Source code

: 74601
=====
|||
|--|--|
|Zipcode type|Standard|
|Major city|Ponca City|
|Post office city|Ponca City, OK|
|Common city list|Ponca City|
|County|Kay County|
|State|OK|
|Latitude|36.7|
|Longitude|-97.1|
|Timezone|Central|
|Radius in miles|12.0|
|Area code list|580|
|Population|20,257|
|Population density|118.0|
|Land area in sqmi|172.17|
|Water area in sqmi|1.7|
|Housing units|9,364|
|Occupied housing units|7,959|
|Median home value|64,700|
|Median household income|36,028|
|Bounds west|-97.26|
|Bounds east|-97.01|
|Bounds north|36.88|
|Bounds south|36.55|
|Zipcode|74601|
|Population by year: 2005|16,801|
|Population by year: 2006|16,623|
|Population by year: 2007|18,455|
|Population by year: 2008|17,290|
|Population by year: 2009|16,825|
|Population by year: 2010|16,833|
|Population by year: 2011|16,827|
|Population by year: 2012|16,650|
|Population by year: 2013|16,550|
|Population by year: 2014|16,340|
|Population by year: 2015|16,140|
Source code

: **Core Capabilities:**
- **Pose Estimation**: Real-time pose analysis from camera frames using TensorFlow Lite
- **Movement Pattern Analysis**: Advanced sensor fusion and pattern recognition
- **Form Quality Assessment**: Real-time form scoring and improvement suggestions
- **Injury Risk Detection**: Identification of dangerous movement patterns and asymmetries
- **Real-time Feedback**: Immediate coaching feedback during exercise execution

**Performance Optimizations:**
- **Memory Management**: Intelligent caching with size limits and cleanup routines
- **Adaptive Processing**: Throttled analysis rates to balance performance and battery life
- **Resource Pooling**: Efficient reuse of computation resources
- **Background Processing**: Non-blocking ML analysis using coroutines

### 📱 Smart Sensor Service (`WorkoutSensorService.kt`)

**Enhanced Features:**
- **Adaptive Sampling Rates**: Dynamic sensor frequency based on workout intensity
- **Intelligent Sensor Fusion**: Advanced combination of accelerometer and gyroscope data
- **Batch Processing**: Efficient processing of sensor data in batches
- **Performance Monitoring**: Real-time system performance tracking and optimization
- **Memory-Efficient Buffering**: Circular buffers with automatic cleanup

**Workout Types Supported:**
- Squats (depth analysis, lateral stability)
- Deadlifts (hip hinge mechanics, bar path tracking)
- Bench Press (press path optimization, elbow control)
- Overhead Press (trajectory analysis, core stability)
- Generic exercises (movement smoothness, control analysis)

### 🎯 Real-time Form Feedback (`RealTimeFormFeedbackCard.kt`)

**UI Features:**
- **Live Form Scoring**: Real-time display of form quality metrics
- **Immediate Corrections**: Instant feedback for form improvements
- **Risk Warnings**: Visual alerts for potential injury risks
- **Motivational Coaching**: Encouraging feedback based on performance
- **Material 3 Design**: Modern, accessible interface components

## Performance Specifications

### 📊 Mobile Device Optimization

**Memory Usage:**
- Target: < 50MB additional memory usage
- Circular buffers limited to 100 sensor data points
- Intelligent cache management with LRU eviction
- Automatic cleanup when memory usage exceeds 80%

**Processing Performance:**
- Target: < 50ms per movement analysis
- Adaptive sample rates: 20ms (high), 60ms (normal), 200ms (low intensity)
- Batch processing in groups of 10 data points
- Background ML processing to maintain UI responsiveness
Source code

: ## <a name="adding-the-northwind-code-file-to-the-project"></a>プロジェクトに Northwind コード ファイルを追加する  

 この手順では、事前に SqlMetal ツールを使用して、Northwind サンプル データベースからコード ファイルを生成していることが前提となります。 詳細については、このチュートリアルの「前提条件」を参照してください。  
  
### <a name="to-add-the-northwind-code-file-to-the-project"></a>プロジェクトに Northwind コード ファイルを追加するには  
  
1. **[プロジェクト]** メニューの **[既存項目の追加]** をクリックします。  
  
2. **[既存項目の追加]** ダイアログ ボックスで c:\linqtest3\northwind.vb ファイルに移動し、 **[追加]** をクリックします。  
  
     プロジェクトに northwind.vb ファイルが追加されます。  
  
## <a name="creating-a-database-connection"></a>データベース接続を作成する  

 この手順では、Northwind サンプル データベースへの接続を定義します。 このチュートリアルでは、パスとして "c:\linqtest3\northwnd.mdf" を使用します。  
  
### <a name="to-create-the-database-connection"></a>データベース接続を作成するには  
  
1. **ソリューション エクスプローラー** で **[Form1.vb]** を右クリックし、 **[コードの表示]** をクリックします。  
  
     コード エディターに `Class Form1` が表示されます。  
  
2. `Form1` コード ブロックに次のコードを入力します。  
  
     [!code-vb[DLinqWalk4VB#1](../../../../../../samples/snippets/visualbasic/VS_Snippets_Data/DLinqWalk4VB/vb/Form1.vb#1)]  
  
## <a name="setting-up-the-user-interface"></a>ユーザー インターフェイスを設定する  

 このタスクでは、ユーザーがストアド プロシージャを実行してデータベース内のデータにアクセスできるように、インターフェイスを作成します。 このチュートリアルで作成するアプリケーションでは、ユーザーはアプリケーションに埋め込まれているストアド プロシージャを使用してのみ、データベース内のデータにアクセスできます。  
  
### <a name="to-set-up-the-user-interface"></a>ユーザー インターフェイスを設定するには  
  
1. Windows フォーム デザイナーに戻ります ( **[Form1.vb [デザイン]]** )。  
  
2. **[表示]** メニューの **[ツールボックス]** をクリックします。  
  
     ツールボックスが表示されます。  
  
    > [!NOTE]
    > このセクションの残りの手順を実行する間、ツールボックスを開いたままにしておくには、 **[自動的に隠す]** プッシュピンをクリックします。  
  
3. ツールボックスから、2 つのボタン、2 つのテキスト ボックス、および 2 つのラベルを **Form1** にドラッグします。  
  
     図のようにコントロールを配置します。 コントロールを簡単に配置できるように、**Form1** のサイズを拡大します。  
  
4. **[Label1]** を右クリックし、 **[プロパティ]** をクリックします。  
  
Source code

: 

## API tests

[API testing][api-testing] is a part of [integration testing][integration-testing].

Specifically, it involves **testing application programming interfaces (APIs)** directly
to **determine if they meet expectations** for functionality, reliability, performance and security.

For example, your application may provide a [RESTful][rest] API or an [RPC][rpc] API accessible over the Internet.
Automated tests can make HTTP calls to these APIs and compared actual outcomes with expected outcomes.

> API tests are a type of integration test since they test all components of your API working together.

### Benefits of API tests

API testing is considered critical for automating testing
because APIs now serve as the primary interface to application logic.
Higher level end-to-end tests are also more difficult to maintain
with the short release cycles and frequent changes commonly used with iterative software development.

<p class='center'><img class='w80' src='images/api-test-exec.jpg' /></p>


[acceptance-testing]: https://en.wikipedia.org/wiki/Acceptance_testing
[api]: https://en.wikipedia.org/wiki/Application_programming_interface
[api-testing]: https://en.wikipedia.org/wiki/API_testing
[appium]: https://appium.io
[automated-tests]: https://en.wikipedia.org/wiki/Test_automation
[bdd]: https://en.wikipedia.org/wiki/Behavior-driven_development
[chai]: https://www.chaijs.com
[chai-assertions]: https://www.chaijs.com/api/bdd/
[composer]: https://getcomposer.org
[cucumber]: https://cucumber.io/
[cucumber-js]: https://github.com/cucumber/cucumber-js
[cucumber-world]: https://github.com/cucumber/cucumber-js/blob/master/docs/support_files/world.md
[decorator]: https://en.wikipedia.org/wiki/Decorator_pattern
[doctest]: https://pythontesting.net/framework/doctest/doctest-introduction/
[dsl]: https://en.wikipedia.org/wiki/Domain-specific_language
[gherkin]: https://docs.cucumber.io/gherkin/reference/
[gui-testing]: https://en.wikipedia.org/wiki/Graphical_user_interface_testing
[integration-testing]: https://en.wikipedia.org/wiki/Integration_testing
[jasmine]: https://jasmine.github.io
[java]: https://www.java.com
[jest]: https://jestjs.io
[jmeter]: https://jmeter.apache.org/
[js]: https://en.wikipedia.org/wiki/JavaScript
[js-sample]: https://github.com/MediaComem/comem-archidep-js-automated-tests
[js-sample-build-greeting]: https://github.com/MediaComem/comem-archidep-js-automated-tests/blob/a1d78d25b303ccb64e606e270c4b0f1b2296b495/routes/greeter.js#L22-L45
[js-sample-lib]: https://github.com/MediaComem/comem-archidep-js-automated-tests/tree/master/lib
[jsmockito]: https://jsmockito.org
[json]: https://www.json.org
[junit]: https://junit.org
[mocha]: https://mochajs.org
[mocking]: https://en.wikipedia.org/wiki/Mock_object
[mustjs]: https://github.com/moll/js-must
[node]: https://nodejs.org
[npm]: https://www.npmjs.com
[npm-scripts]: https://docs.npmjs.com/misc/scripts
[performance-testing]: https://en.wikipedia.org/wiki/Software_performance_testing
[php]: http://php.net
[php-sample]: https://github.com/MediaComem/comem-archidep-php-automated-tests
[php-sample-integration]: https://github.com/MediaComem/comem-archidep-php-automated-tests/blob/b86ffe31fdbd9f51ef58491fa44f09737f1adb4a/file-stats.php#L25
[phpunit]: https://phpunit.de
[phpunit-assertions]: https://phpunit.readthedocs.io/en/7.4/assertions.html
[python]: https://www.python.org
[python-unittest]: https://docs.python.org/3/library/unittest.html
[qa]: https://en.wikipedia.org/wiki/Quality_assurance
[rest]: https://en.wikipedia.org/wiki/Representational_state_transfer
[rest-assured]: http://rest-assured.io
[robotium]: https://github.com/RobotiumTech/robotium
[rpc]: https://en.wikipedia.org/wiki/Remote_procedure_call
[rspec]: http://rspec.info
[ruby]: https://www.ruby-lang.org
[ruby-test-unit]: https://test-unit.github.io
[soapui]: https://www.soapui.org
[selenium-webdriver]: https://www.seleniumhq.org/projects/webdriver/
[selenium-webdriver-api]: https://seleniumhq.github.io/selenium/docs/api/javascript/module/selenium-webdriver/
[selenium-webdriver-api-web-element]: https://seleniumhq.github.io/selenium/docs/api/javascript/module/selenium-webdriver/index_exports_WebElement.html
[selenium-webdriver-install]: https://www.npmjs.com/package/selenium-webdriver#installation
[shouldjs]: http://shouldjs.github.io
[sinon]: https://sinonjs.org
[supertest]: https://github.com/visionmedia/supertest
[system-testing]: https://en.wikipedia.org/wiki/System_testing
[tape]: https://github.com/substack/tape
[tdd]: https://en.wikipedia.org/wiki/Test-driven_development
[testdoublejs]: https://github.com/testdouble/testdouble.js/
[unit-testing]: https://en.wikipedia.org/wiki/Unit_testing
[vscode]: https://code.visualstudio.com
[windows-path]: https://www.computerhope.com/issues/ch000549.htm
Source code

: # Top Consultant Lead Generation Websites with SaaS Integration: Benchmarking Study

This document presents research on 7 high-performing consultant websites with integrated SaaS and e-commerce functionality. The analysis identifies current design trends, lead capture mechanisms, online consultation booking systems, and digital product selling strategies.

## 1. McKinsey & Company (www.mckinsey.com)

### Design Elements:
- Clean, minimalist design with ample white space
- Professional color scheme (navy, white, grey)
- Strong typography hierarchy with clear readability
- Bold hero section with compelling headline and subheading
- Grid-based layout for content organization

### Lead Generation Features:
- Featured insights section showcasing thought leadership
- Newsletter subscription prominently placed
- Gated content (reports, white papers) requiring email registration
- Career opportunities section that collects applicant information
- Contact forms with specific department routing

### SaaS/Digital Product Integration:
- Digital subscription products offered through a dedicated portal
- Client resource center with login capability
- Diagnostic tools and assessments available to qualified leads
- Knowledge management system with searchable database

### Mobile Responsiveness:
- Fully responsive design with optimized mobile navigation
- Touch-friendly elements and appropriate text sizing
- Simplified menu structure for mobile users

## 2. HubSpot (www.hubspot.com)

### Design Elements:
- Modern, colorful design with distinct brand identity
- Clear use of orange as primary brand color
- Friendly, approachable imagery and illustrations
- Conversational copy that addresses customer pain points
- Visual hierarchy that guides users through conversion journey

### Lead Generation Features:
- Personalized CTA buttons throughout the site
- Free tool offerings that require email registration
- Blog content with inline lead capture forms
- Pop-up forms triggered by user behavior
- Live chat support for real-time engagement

★ ★ ★

Reproduce the data verbatim, everything from the line containing "## 1. McKinsey & Company (www.mckinsey.com)" down to the line containing "- Contact forms", both of those lines included.

## 1. McKinsey & Company (www.mckinsey.com)

### Design Elements:
- Clean, minimalist design with ample white space
- Professional color scheme (navy, white, grey)
- Strong typography hierarchy with clear readability
- Bold hero section with compelling headline and subheading
- Grid-based layout for content organization

### Lead Generation Features:
- Featured insights section showcasing thought leadership
- Newsletter subscription prominently placed
- Gated content (reports, white papers) requiring email registration
- Career opportunities section that collects applicant information
- Contact forms with specific department routing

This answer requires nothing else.